The most pivotal scene of the episode is when Finn's family began packing up his room. First off, this act alone needs to be acknowledged. Packing up your child's belongings after their death is one of the hardest things that anyone ever has to do. The only reason I even did it was because we needed the room. Second, this scene focuses on Finn's family. While his friends are hurting, it is his family who is going to be affected the most by his death. Their life is forever changed and nothing will ever be normal again. I was in tears as Finn's mom said the thoughts that go through the heads of all grieving parents, “You don’t get to stop waking up. You have to keep on being a parent even though you don’t have a child anymore.” I have to wonder if a grieving parent wrote that line because it is so scarily accurate. They will always be our child and we have to wake up and face the fact that they died every single day.

Huge kudos to Glee for being brave enough to focus on the act of grief rather than the story of Finn's death. Grief is such a taboo topic in our culture and it was very comforting for those of us who have gone through it to have such a mainstream show confront the topic and show how normal it is.


Saturday, September 14, 2013

Two Years

Today, was the two year anniversary of Naya's death. In some ways, it feels like it was only yesterday and in others like it was decades ago. All day, I have been thinking about how different it feels from last year. How different I am. How I have grown, have learned and have changed from a year ago. 

I am not sure i can even adequately describe how heart wrenchingly awful that first year is, although I am sure if I go through my posts, I could probably put myself there again. I can remember the feeling of waking up everyday wishing I was dead. How I spent most of my time constantly searching for any little sign of her, even though I knew she was gone. That first year is very irrational. You are thinking that you have the power to bring them back, be it by the sheer force of your pain or the amount of anguish in your heart. You believe that if you somehow think the right thing or retrace your steps in the right way, you might somehow figure out a way to turn back time and make their death never happen. You spend that first year living in your head, reliving your worst nightmare over and over just in case you might be finally able to find a way to think yourself out of it.

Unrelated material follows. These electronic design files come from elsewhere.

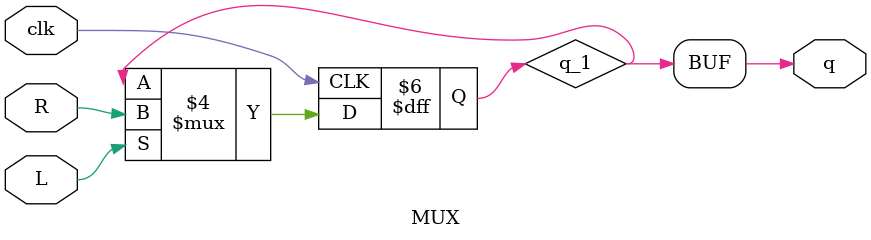
<source format=v>
`timescale 1ns / 1ps


module MUX (
  input clk,
  input wire L,
  input R,
  output wire q
);

  reg q_1=1'b0;
  
  always @(posedge clk) begin
    if (L) begin
      q_1 <= R;
    end
    else
    q_1<= q;
    end

  assign q = q_1;

endmodule
</source>
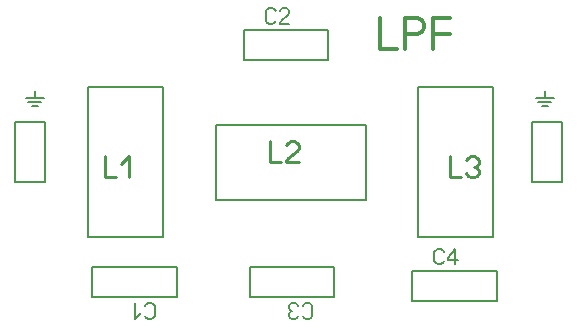
<source format=gbr>
%FSLAX34Y34*%
%MOMM*%
%LNSILK_TOP*%
G71*
G01*
%ADD10C,0.150*%
%ADD11C,0.167*%
%ADD12C,0.200*%
%ADD13C,0.333*%
%ADD14C,0.222*%
%LPD*%
G54D10*
X73825Y59040D02*
X73824Y33640D01*
X145425Y33640D01*
X145424Y59040D01*
X73825Y59040D01*
G54D11*
X118480Y25749D02*
X119480Y27415D01*
X121480Y28249D01*
X123480Y28249D01*
X125480Y27415D01*
X126480Y25749D01*
X126480Y17415D01*
X125480Y15749D01*
X123480Y14915D01*
X121480Y14915D01*
X119480Y15749D01*
X118480Y17415D01*
G54D11*
X114813Y19915D02*
X109813Y14915D01*
X109813Y28249D01*
G54D10*
X69850Y84100D02*
X133350Y84100D01*
X133350Y211100D01*
X69850Y211100D01*
X69850Y84100D01*
G54D10*
X178650Y179264D02*
X178650Y115764D01*
X305650Y115764D01*
X305650Y179264D01*
X178650Y179264D01*
G54D10*
X207175Y59040D02*
X207174Y33640D01*
X278775Y33640D01*
X278774Y59040D01*
X207175Y59040D01*
G54D11*
X251830Y25749D02*
X252830Y27415D01*
X254830Y28249D01*
X256830Y28249D01*
X258830Y27415D01*
X259830Y25749D01*
X259830Y17415D01*
X258830Y15749D01*
X256830Y14915D01*
X254830Y14915D01*
X252830Y15749D01*
X251830Y17415D01*
G54D11*
X248163Y17415D02*
X247163Y15749D01*
X245163Y14915D01*
X243163Y14915D01*
X241163Y15749D01*
X240163Y17415D01*
X240163Y19082D01*
X241163Y20749D01*
X243163Y21582D01*
X241163Y22415D01*
X240163Y24082D01*
X240163Y25749D01*
X241163Y27415D01*
X243163Y28249D01*
X245163Y28249D01*
X247163Y27415D01*
X248163Y25749D01*
G54D10*
X349250Y84100D02*
X412750Y84100D01*
X412750Y211100D01*
X349250Y211100D01*
X349250Y84100D01*
G54D10*
X273575Y234142D02*
X273575Y259542D01*
X201975Y259542D01*
X201975Y234142D01*
X273575Y234142D01*
G54D11*
X228919Y267433D02*
X227919Y265767D01*
X225919Y264933D01*
X223919Y264933D01*
X221919Y265767D01*
X220919Y267433D01*
X220919Y275767D01*
X221919Y277433D01*
X223919Y278267D01*
X225919Y278267D01*
X227919Y277433D01*
X228919Y275767D01*
G54D11*
X240586Y264933D02*
X232586Y264933D01*
X232586Y265767D01*
X233586Y267433D01*
X239586Y272433D01*
X240586Y274100D01*
X240586Y275767D01*
X239586Y277433D01*
X237586Y278267D01*
X235586Y278267D01*
X233586Y277433D01*
X232586Y275767D01*
G54D10*
X8004Y181937D02*
X33404Y181937D01*
X33404Y131137D01*
X8004Y131137D01*
X8004Y181937D01*
G54D10*
X446154Y181937D02*
X471554Y181937D01*
X471554Y131137D01*
X446154Y131137D01*
X446154Y181937D01*
G54D12*
X25154Y208385D02*
X25154Y202035D01*
G54D12*
X33091Y202035D02*
X17216Y202035D01*
G54D12*
X19597Y198860D02*
X30710Y198860D01*
G54D12*
X27535Y195685D02*
X22773Y195685D01*
G54D12*
X456954Y208385D02*
X456954Y202035D01*
G54D12*
X464891Y202035D02*
X449016Y202035D01*
G54D12*
X451397Y198860D02*
X462510Y198860D01*
G54D12*
X459335Y195685D02*
X454573Y195685D01*
G54D13*
X317534Y269920D02*
X317534Y243253D01*
X331534Y243253D01*
G54D13*
X338867Y243253D02*
X338867Y269920D01*
X348867Y269920D01*
X352867Y268254D01*
X354867Y264920D01*
X354867Y261587D01*
X352867Y258254D01*
X348867Y256587D01*
X338867Y256587D01*
G54D13*
X362200Y243253D02*
X362200Y269920D01*
X376200Y269920D01*
G54D13*
X362200Y256587D02*
X376200Y256587D01*
G54D14*
X84131Y152800D02*
X84131Y135023D01*
X93464Y135023D01*
G54D14*
X98353Y146134D02*
X105020Y152800D01*
X105020Y135023D01*
G54D14*
X223831Y165500D02*
X223831Y147723D01*
X233164Y147723D01*
G54D14*
X248720Y147723D02*
X238053Y147723D01*
X238053Y148834D01*
X239386Y151056D01*
X247386Y157723D01*
X248720Y159945D01*
X248720Y162167D01*
X247386Y164389D01*
X244720Y165500D01*
X242053Y165500D01*
X239386Y164389D01*
X238053Y162167D01*
G54D14*
X376231Y152800D02*
X376231Y135023D01*
X385564Y135023D01*
G54D14*
X390453Y149467D02*
X391786Y151689D01*
X394453Y152800D01*
X397120Y152800D01*
X399786Y151689D01*
X401120Y149467D01*
X401120Y147245D01*
X399786Y145023D01*
X397120Y143912D01*
X399786Y142800D01*
X401120Y140578D01*
X401120Y138356D01*
X399786Y136134D01*
X397120Y135023D01*
X394453Y135023D01*
X391786Y136134D01*
X390453Y138356D01*
G54D10*
X416020Y30585D02*
X416020Y55986D01*
X344420Y55986D01*
X344420Y30586D01*
X416020Y30585D01*
G54D11*
X371364Y63877D02*
X370364Y62211D01*
X368364Y61377D01*
X366364Y61377D01*
X364364Y62210D01*
X363364Y63877D01*
X363364Y72211D01*
X364364Y73877D01*
X366364Y74711D01*
X368364Y74711D01*
X370364Y73877D01*
X371364Y72211D01*
G54D11*
X381031Y61377D02*
X381031Y74711D01*
X375031Y66377D01*
X375031Y64711D01*
X383031Y64711D01*
M02*

</source>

You are in such denial that you can't/don't want to conceive of the idea that life is going to continue without your child. You don't want to face that reality because of how badly it hurts. 

The second year has been much different. That feeling of tremendous despair isn't there anymore. I don't know if it was just having Rhone or the fact that I had made it through a whole year without her but I was able and ready to start living again rather than just going through the motions. I learned to love, to laugh and to feel real happiness again. And, despite the guilt, it feels good. I want to live. I want to wake up in the morning and see my children and my husband and live my life. I will always wish that she was here but I have come to a place where I realize that she is not coming back. Maybe it's acceptance or maybe it's just dealing with reality. I still search for her but it's not in the same desperate way as it was in the beginning. I search for her because it makes me smile. Thinking about her, although it brings tears to my eyes and a pain in my heart, makes me happy. It makes me feel close to her. It makes her feel real and I have learned to treasure that. Despite the fact that she is gone, Naya will always be me daughter and part of our family. I will always love her and miss her. I am thankful for all she has given me. The relationships that have grown, the extra love that I feel for my children, the beauty that I see in nature, my sense of responsibility as a citizen of the world -  the person that I am becoming is because of her and for that, I am grateful.